**Entries shown**
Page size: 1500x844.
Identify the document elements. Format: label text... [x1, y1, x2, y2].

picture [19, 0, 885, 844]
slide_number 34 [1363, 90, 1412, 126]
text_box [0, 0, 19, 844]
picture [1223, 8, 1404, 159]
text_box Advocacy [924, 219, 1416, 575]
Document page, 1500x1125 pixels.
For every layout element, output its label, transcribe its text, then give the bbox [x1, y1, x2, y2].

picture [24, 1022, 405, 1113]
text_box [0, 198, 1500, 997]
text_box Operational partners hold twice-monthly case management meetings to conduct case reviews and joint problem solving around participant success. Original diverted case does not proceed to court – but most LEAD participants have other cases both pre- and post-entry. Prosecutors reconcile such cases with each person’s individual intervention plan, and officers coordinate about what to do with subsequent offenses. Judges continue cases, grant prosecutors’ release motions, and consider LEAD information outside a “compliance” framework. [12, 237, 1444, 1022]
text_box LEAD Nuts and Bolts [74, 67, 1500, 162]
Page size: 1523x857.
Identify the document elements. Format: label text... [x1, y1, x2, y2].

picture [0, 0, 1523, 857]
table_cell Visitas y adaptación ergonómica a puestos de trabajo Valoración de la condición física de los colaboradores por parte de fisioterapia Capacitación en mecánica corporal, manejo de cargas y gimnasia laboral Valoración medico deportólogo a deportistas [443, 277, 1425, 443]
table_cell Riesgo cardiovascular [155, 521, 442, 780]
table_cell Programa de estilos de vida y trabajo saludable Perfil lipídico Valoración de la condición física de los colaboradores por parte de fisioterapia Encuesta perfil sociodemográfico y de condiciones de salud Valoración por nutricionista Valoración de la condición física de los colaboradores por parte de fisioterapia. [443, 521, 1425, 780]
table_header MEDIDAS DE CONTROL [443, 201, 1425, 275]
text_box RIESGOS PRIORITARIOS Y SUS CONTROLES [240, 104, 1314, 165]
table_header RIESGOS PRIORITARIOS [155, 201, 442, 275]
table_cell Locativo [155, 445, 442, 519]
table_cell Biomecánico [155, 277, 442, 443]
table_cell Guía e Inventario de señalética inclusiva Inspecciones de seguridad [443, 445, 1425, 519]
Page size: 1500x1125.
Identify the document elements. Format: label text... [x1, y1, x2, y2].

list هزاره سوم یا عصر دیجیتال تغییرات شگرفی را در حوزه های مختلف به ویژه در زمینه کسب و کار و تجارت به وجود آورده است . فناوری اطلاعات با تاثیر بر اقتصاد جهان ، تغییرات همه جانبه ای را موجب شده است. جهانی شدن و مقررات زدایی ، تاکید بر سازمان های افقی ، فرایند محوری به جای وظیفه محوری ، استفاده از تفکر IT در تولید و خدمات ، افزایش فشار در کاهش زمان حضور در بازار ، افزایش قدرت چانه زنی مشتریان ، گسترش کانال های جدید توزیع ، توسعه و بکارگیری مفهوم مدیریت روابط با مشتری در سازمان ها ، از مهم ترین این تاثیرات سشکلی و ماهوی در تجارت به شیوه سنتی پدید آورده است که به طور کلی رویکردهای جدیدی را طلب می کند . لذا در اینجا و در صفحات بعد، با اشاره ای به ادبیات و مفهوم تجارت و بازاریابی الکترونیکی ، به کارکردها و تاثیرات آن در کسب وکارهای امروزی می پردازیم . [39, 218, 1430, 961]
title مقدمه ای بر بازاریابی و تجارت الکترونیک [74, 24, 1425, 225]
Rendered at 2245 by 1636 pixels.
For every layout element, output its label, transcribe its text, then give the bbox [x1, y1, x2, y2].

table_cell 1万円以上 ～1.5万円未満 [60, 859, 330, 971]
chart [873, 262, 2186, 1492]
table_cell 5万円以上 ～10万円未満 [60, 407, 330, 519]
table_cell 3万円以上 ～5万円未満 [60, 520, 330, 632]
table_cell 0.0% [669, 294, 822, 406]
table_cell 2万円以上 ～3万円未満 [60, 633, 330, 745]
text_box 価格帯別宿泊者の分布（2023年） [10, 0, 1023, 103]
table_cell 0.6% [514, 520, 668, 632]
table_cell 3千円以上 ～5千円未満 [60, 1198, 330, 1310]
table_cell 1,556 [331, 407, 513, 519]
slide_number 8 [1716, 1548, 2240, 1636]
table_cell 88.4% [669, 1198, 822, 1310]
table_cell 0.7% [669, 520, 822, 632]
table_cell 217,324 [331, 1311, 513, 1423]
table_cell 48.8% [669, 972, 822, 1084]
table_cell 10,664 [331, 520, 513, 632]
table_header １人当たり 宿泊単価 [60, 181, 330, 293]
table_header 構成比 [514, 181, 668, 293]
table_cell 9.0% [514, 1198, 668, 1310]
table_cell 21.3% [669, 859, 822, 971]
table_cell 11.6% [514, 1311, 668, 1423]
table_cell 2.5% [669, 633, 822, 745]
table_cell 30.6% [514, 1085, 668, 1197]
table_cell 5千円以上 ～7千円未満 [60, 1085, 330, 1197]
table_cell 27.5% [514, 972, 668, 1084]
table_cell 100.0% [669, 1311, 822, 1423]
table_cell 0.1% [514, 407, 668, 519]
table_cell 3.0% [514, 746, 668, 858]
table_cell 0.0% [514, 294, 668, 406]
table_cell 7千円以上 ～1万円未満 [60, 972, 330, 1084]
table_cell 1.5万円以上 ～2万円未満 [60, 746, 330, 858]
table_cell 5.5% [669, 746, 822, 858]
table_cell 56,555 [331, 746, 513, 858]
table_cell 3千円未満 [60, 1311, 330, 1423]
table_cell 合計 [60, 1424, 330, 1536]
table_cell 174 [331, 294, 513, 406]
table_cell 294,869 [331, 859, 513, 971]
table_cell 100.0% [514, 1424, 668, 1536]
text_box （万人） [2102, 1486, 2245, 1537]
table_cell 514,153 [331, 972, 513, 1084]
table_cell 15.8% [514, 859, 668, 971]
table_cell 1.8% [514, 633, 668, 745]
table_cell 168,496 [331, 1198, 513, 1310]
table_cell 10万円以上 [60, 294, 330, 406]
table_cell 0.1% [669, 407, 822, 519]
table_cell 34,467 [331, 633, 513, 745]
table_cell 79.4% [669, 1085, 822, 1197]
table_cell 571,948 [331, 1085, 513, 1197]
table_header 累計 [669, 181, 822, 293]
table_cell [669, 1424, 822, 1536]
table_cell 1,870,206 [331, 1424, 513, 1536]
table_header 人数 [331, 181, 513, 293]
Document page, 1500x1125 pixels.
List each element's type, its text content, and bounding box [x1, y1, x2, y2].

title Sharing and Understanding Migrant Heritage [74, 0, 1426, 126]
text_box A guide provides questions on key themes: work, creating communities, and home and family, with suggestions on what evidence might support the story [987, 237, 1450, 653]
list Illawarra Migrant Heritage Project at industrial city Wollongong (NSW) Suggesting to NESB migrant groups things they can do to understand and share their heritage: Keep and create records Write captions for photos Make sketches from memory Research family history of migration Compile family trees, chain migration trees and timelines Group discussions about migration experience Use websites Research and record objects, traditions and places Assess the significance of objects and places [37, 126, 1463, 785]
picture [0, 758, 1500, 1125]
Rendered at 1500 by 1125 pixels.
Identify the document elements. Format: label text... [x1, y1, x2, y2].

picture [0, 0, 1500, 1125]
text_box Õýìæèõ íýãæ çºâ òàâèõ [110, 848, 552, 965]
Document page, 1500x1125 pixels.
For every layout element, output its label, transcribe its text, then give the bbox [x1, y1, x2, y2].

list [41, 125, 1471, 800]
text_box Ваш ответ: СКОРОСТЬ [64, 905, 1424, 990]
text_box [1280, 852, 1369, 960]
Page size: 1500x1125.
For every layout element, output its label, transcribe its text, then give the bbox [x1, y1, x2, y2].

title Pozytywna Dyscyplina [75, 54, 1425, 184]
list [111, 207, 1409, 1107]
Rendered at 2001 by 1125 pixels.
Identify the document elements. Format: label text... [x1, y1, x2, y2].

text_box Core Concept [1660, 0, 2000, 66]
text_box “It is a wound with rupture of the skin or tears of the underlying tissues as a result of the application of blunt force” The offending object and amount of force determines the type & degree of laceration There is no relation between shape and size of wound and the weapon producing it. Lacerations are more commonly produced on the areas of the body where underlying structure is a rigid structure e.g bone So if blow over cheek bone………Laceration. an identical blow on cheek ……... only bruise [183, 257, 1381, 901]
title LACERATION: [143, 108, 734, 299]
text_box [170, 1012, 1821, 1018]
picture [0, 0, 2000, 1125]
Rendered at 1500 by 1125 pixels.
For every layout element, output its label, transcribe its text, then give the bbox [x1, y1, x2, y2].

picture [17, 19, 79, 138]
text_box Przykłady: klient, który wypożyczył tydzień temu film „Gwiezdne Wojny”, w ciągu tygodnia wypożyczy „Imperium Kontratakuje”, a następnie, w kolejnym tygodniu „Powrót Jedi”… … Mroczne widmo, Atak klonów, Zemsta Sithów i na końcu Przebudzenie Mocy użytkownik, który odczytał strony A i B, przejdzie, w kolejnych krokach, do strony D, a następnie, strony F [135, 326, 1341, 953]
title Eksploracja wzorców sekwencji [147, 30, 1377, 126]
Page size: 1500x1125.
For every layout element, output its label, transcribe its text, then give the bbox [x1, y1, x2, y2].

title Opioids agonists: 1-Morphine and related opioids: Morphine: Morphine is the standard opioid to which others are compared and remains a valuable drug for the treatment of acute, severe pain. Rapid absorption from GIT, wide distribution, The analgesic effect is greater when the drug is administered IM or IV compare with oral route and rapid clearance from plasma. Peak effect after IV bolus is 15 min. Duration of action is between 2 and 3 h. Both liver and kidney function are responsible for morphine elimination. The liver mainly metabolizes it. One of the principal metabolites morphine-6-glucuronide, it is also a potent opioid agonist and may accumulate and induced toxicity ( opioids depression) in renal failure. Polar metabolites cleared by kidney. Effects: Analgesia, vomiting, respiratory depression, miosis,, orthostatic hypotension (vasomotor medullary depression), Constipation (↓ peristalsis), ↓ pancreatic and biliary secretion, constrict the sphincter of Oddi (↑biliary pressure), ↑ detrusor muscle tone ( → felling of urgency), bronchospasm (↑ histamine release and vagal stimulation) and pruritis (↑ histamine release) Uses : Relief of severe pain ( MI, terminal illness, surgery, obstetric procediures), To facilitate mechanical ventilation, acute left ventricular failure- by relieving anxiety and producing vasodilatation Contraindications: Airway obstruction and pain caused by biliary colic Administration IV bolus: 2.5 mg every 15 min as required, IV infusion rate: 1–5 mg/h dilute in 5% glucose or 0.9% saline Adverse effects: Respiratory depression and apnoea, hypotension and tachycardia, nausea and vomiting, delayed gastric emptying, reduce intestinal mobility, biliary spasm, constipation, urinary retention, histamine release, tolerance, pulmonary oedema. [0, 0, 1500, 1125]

**Task to carry out**
Return, line for line and unchanged, the data from its first line through the line containing "Page size: 1523x857.".

**Response area**
Page size: 1500x844.
Identify the document elements. Format: label text... [x1, y1, x2, y2].

picture [19, 0, 885, 844]
slide_number 34 [1363, 90, 1412, 126]
text_box [0, 0, 19, 844]
picture [1223, 8, 1404, 159]
text_box Advocacy [924, 219, 1416, 575]
Document page, 1500x1125 pixels.
For every layout element, output its label, transcribe its text, then give the bbox [x1, y1, x2, y2].

picture [24, 1022, 405, 1113]
text_box [0, 198, 1500, 997]
text_box Operational partners hold twice-monthly case management meetings to conduct case reviews and joint problem solving around participant success. Original diverted case does not proceed to court – but most LEAD participants have other cases both pre- and post-entry. Prosecutors reconcile such cases with each person’s individual intervention plan, and officers coordinate about what to do with subsequent offenses. Judges continue cases, grant prosecutors’ release motions, and consider LEAD information outside a “compliance” framework. [12, 237, 1444, 1022]
text_box LEAD Nuts and Bolts [74, 67, 1500, 162]
Page size: 1523x857.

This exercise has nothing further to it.